Mark Kruse, general manager of grain and feed ingredients at Flint Hills Resources, said the feed is composed of spent yeast and the protein called corn gluten. It will be sold in the United States and overseas, with Asia getting special mention for its concentration of fish farms.
“Protein needs are growing across the globe,” he said. “This was our vision when we got into the ethanol business six years ago.”
The Fairmont investment follows the $100 million spent by Koch on a biodiesel plant in Beatrice. Koch is owned by politically active brothers Charles Koch and David Koch. Flint Hills acquired the plant in disuse some years ago and last year began producing what will eventually be 50 million gallons a year of diesel fuel made from corn oil, another leftover from ethanol production.

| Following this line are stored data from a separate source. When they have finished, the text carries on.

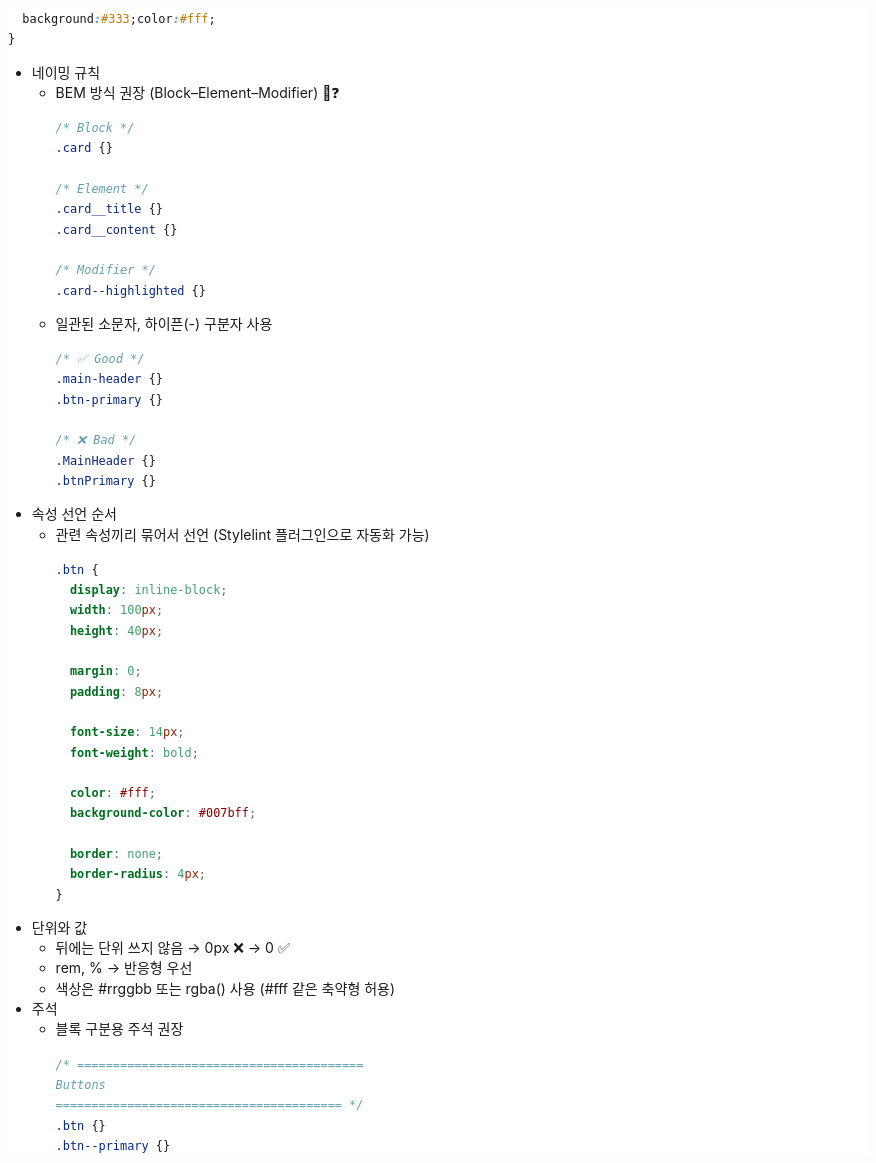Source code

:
   ```css
    background:#333;color:#fff;
  }
  ```
- 네이밍 규칙
  - BEM 방식 권장 (Block–Element–Modifier) 👀❓
    ```css
    /* Block */
    .card {}
        
    /* Element */
    .card__title {}
    .card__content {}
        
    /* Modifier */
    .card--highlighted {}
    ```
  - 일관된 소문자, 하이픈(-) 구분자 사용
    ```css
    /* ✅ Good */
    .main-header {}
    .btn-primary {}
        
    /* ❌ Bad */
    .MainHeader {}
    .btnPrimary {}
    ```
- 속성 선언 순서
  - 관련 속성끼리 묶어서 선언 (Stylelint 플러그인으로 자동화 가능)
    ```css
    .btn {
      display: inline-block;
      width: 100px;
      height: 40px;
    
      margin: 0;
      padding: 8px;
    
      font-size: 14px;
      font-weight: bold;
    
      color: #fff;
      background-color: #007bff;
    
      border: none;
      border-radius: 4px;
    }
    ```
- 단위와 값
  - 뒤에는 단위 쓰지 않음 → 0px ❌ → 0 ✅
  - rem, % → 반응형 우선
  - 색상은 #rrggbb 또는 rgba() 사용 (#fff 같은 축약형 허용)
- 주석
  - 블록 구분용 주석 권장
    ```css
    /* ========================================
    Buttons
    ======================================== */
    .btn {}
    .btn--primary {}
    ```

The new process at Fairmont will require about a year of construction, including the addition of a new building and two protein dryers. The project is expected to create about 120 construction jobs. The plant will remain in operation during construction.
The Fairmont plant, which employs about 60 people, is in the middle of America’s ethanol belt — Nebraska is the nation’s second-largest producer, Iowa the first, by dint of the enormous corn crops produced in those states.
Kansas-based Koch Industries is the nation’s second-largest private company, with about $100 billion in annual revenue from energy, agriculture, manufacturing and other commercial endeavors. It operates five ethanol plants in Iowa.